→ Trecho selecionado
------------

Mas é mesmo no litoral onde se encontram a grande maioria das estações. Entre elas se destaca a gigantesca base americana de McMurdo, a maior do continente. Aí vivem cerca de 1.200 pessoas no verão e cerca de 200 durante o inverno. É uma pequena cidade, com direito a banco, porto e muitos automóveis. De McMurdo parte uma estrada construída de neve compactada até a estação de Scott-Amundsen, no polo sul. São 1.600 km de extensão, percorrendo toda a plataforma de Ross, subindo as montanhas até o platô antártico e seguindo pelo planalto polar até o polo sul. Obviamente, não é uma estrada para carros normais. Os comboios de tratores demoram quase 40 dias para ir de McMurdo até Scott-Amundsen levando suprimentos para a temporada. Na volta, sem peso, é bem mais rápido. Antes que alguém se apresse em reclamar da poluição causada por esses comboios, na verdade eles economizam vários voos de transporte para a estação do polo sul, eles sim muito mais poluentes. Esses voos e comboios para o polo sul só ocorrem até o inverno chegar. Aí, por mais de 4 meses gelados e escuros, os habitantes de Scott-Amundsen ficarão totalmente isolados. Mesmo casos de emergência médica deverão ser solucionados ali mesmo.

Uma estrada de neve compactada de 1.600 km liga as bases americanas de McMurdo, no litoral do continente, e Amundsen-Scott, no polo sul do planeta

Uma estrada de neve compactada de 1.600 km liga as bases americanas de McMurdo, no litoral do continente, e Amundsen-Scott, no polo sul do planeta


Caravana de tratores percorre a estrada que liga as bases americanas de McMurdo e Amundsen-Scott, na Antártida

Caravana de tratores percorre a estrada que liga as bases americanas de McMurdo e Amundsen-Scott, na Antártida


De volta às estações do litoral, há uma grande concentração delas ao longo da península antártica, onde o clima é ainda mais ameno. E é justamente na King Georg Island, ali pertinho da ponta da península, onde está o maior número de estações, inclusive a nossa brasileira. Apenas naquela pequena área são 12 estações de onze países diferentes. Entre elas se destaca a base chilena Eduardo Frei, com a pista de avião mais movimentada desse lado da Antártida. Junto à base científica, está uma “base civil”, praticamente uma pequena vila onde moram famílias e crianças, há uma escola, correio, banco, biblioteca entre outras amenidades. Aí nasceu Juan Pablo Camacho, em 1984, o primeiro chileno a nascer na Antártida.

------------

→ Exercícios propostos
#1 Responda com base no trecho sobre as estações na Antártida:
(a) Quantas pessoas vivem em McMurdo durante o inverno?
(b) Quantas estações existem na pequena área da King Georg Island, e de quantos países elas são?
(c) Quem foi o primeiro chileno a nascer na Antártida, e em que ano?
#2 Segundo o trecho sobre as estações na Antártida, por que não faz sentido reclamar da poluição causada pelos comboios de tratores?

[Dados de texto extraídos da página]
------------

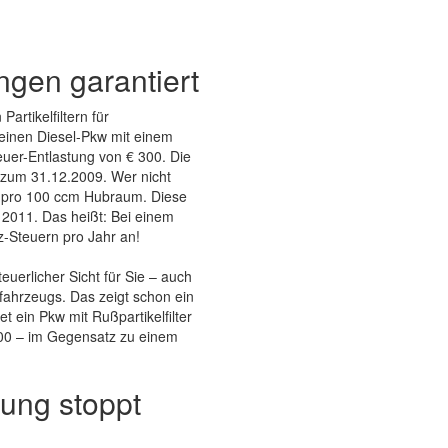
ngen garantiert
artikelfiltern für
 seinen Diesel-Pkw mit einem
teuer-Entlastung von € 300. Die
 zum 31.12.2009. Wer nicht
20 pro 100 ccm Hubraum. Diese
z 2011. Das heißt: Bei einem
z-Steuern pro Jahr an!
euerlicher Sicht für Sie – auch
lfahrzeugs. Das zeigt schon ein
t ein Pkw mit Rußpartikelfilter
600 – im Gegensatz zu einem
ung stoppt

------------

→ Soluções dos exercícios
#1
(a) Cerca de 200 pessoas.
(b) São 12 estações de onze países diferentes.
(c) Juan Pablo Camacho, em 1984.

#2 Os comboios economizam vários voos de transporte para a estação do polo sul, e esses voos poluem muito mais.